Action item |
Copy every record below exactly.

===

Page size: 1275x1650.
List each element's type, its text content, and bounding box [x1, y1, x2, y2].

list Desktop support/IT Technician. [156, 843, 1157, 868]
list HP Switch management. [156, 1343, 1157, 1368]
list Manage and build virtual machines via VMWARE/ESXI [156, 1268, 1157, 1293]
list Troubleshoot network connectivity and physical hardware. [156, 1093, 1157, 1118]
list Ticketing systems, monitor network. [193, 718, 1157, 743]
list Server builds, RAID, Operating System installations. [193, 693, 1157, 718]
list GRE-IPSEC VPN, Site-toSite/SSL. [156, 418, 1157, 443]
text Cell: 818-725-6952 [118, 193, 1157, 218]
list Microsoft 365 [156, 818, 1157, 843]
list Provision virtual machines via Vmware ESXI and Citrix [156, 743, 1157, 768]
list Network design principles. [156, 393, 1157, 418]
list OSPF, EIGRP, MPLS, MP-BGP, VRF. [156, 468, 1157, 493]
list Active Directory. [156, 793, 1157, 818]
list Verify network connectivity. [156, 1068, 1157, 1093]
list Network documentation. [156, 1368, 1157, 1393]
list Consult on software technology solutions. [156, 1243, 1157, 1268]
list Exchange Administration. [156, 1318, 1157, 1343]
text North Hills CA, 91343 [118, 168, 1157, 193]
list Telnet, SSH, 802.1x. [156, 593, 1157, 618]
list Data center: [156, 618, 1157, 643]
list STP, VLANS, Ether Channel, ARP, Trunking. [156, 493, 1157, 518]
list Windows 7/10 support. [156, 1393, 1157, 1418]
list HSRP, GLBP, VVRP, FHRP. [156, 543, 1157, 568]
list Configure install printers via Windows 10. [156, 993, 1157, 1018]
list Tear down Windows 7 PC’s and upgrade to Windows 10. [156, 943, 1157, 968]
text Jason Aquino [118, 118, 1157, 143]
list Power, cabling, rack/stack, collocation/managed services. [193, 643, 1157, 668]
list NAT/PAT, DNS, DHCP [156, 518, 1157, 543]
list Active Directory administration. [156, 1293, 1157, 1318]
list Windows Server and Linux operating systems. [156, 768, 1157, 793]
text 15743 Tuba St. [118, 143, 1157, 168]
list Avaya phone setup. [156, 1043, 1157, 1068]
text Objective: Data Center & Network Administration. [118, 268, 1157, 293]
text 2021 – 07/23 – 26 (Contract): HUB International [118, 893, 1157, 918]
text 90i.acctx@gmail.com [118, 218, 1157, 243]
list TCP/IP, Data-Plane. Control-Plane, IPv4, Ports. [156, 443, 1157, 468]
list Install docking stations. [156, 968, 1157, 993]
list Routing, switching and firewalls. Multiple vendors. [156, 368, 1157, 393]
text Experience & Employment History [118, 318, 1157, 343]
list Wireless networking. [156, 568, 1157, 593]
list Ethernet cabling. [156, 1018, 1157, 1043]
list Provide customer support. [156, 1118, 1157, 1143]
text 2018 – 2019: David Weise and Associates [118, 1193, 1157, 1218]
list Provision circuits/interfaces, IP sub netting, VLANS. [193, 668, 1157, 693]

===

Answer area |
Page size: 1275x1650.
List each element's type, its text content, and bounding box [x1, y1, x2, y2].

list Desktop support/IT Technician. [156, 843, 1157, 868]
list HP Switch management. [156, 1343, 1157, 1368]
list Manage and build virtual machines via VMWARE/ESXI [156, 1268, 1157, 1293]
list Troubleshoot network connectivity and physical hardware. [156, 1093, 1157, 1118]
list Ticketing systems, monitor network. [193, 718, 1157, 743]
list Server builds, RAID, Operating System installations. [193, 693, 1157, 718]
list GRE-IPSEC VPN, Site-toSite/SSL. [156, 418, 1157, 443]
text Cell: 818-725-6952 [118, 193, 1157, 218]
list Microsoft 365 [156, 818, 1157, 843]
list Provision virtual machines via Vmware ESXI and Citrix [156, 743, 1157, 768]
list Network design principles. [156, 393, 1157, 418]
list OSPF, EIGRP, MPLS, MP-BGP, VRF. [156, 468, 1157, 493]
list Active Directory. [156, 793, 1157, 818]
list Verify network connectivity. [156, 1068, 1157, 1093]
list Network documentation. [156, 1368, 1157, 1393]
list Consult on software technology solutions. [156, 1243, 1157, 1268]
list Exchange Administration. [156, 1318, 1157, 1343]
text North Hills CA, 91343 [118, 168, 1157, 193]
list Telnet, SSH, 802.1x. [156, 593, 1157, 618]
list Data center: [156, 618, 1157, 643]
list STP, VLANS, Ether Channel, ARP, Trunking. [156, 493, 1157, 518]
list Windows 7/10 support. [156, 1393, 1157, 1418]
list HSRP, GLBP, VVRP, FHRP. [156, 543, 1157, 568]
list Configure install printers via Windows 10. [156, 993, 1157, 1018]
list Tear down Windows 7 PC’s and upgrade to Windows 10. [156, 943, 1157, 968]
text Jason Aquino [118, 118, 1157, 143]
list Power, cabling, rack/stack, collocation/managed services. [193, 643, 1157, 668]
list NAT/PAT, DNS, DHCP [156, 518, 1157, 543]
list Active Directory administration. [156, 1293, 1157, 1318]
list Windows Server and Linux operating systems. [156, 768, 1157, 793]
text 15743 Tuba St. [118, 143, 1157, 168]
list Avaya phone setup. [156, 1043, 1157, 1068]
text Objective: Data Center & Network Administration. [118, 268, 1157, 293]
text 2021 – 07/23 – 26 (Contract): HUB International [118, 893, 1157, 918]
text 90i.acctx@gmail.com [118, 218, 1157, 243]
list TCP/IP, Data-Plane. Control-Plane, IPv4, Ports. [156, 443, 1157, 468]
list Install docking stations. [156, 968, 1157, 993]
list Routing, switching and firewalls. Multiple vendors. [156, 368, 1157, 393]
text Experience & Employment History [118, 318, 1157, 343]
list Wireless networking. [156, 568, 1157, 593]
list Ethernet cabling. [156, 1018, 1157, 1043]
list Provide customer support. [156, 1118, 1157, 1143]
text 2018 – 2019: David Weise and Associates [118, 1193, 1157, 1218]
list Provision circuits/interfaces, IP sub netting, VLANS. [193, 668, 1157, 693]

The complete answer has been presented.